• [ZITIERTER TEXT]
'''
Das Great Barrier Reef an der Ostküste genießt Weltruf und wird entsprechend frequentiert. Das Ningaloo Reef an der Westküste bleibt hingegen weniger bekannt.

Bergkängurus
Bergkängurus

Der im vorherigen Kapitel angekündigte Szenenwechsel hat sich somit vollzogen. Die dominierende Farbe Rot ist einem durchweg satten Grün gewichen. Die tropische Ära gehört  südlich des Karijini National Parks mehr oder minder der Vergangenheit an. Nur noch vereinzelte Palmen wachsen wenn überhaupt in den Ortschaften. Da es aber in der durchlöcherten Einsamkeit so gut wie keine Orte gibt, fällt auch der Palmenbestand entsprechend spärlich aus. Denn zwischen dem Karijini National Park bis zur nächsten nennenswerten Ortschaft, Exmouth, liegen immerhin 650 Kilometer.

Davon sind rund 170km auf dem Highway der North West Cape Halbinsel zu fahren, fast bis in die Spitze hinein. Exmouth, eine Stadt, die sich nunmehr fast völlig dem Tourismusgeschäft ergeben hat. Bevor es soweit gekommen war, diente sie als Militärstützpunkt. Während des WW II extra als Marine und Airforce Basis erbaut, war sie ein wichtiger Standort im Pazifikkrieg gegen die Japaner und musste unter den Bombardements entsprechend leiden. Heute erinnern nur noch einige Gedenksteine und das Potshot Memorial an diese Zeit von 1942-1945.
'''
• [EXTRAHIERTE EINTRÄGE]
'''
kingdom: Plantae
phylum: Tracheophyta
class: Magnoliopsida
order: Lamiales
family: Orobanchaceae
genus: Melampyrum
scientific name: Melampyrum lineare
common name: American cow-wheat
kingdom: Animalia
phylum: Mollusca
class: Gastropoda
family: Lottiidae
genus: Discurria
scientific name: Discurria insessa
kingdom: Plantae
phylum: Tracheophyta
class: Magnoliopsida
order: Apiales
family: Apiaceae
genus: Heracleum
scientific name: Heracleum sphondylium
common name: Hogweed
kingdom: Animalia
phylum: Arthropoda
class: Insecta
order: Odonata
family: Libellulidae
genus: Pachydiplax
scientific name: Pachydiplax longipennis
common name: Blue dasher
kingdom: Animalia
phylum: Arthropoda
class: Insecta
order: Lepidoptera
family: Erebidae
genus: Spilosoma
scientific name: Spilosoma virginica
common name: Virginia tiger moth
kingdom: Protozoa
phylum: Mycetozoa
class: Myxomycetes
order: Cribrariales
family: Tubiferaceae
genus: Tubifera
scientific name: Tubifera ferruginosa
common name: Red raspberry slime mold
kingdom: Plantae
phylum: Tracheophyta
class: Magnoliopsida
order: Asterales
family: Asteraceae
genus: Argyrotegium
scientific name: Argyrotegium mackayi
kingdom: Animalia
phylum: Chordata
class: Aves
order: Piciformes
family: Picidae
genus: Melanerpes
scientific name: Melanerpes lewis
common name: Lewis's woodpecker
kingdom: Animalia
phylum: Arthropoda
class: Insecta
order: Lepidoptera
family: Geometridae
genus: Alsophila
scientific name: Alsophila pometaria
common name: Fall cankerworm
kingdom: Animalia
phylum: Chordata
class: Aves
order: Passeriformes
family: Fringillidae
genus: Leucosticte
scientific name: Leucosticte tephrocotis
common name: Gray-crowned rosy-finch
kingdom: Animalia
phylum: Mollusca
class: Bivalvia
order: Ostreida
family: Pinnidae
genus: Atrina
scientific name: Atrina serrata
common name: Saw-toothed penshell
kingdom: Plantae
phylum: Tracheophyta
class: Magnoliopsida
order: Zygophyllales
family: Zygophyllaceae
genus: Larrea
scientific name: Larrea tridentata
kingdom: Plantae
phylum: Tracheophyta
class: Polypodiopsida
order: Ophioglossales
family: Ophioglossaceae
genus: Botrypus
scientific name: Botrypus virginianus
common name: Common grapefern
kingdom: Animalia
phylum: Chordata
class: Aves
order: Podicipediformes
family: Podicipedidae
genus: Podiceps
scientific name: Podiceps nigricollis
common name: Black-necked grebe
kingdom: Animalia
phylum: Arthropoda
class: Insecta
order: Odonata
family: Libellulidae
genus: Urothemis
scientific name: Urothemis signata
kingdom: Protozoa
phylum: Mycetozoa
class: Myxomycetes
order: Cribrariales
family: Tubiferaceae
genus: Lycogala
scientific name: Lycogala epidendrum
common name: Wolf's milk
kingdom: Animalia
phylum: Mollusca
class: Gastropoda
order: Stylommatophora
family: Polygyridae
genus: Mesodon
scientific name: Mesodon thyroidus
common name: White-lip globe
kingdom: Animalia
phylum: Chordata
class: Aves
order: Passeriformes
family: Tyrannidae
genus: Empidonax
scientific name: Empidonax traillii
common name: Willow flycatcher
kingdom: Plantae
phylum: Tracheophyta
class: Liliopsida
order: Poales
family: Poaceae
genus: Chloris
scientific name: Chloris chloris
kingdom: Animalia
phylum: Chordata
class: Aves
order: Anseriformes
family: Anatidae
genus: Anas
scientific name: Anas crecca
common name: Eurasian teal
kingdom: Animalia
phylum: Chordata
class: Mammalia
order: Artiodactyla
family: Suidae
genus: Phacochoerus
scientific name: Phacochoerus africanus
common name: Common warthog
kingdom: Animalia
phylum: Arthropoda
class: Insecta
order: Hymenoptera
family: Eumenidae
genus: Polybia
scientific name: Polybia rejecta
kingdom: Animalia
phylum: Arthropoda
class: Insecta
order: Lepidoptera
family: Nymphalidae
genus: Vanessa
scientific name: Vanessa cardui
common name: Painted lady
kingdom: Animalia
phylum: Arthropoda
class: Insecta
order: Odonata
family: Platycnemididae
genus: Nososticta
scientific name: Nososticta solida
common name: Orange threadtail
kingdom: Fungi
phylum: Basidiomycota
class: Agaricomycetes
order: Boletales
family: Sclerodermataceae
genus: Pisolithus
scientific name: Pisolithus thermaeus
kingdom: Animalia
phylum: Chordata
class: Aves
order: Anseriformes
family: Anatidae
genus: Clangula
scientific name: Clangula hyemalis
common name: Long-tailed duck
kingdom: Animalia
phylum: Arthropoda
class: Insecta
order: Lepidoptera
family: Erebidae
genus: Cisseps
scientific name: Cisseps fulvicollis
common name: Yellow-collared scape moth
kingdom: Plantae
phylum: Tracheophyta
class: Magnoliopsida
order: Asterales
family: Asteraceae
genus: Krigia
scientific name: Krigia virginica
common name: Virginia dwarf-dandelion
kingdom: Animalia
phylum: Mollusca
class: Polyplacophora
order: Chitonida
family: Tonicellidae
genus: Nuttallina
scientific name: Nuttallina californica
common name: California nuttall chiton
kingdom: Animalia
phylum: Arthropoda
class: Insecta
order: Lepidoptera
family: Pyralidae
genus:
'''
• [SCHRIFTLICHE AUFGABE 1]
Schreiben Sie aus dem Text über die Westküste und Exmouth die Stelle von „Davon sind rund“ bis „Zeit von 1942-1945.“ wortgetreu ab.
• [SCHRIFTLICHE AUFGABE 2]
Stimmen die folgenden Aussagen mit dem Text über die Westküste und Exmouth überein? Antworten Sie jeweils mit Ja oder Nein und belegen Sie das mit den entscheidenden Worten des Textes als genauem Zitat.
(a) Exmouth diente früher als Militärstützpunkt.
(b) Das Ningaloo Reef ist bekannter als das Great Barrier Reef.
(c) Zwischen dem Karijini National Park und Exmouth liegen rund 170 Kilometer.
• [SCHRIFTLICHE AUFGABE 3]
Was erinnert laut dem Text über die Westküste und Exmouth heute noch an die Zeit von 1942 bis 1945?

• [ERGEBNIS 1]
Davon sind rund 170km auf dem Highway der North West Cape Halbinsel zu fahren, fast bis in die Spitze hinein. Exmouth, eine Stadt, die sich nunmehr fast völlig dem Tourismusgeschäft ergeben hat. Bevor es soweit gekommen war, diente sie als Militärstützpunkt. Während des WW II extra als Marine und Airforce Basis erbaut, war sie ein wichtiger Standort im Pazifikkrieg gegen die Japaner und musste unter den Bombardements entsprechend leiden. Heute erinnern nur noch einige Gedenksteine und das Potshot Memorial an diese Zeit von 1942-1945.

• [ERGEBNIS 2]
(a) Ja: „Bevor es soweit gekommen war, diente sie als Militärstützpunkt.“
(b) Nein: „Das Ningaloo Reef an der Westküste bleibt hingegen weniger bekannt.“
(c) Nein: „Denn zwischen dem Karijini National Park bis zur nächsten nennenswerten Ortschaft, Exmouth, liegen immerhin 650 Kilometer.“

• [ERGEBNIS 3]
Einige Gedenksteine und das Potshot Memorial.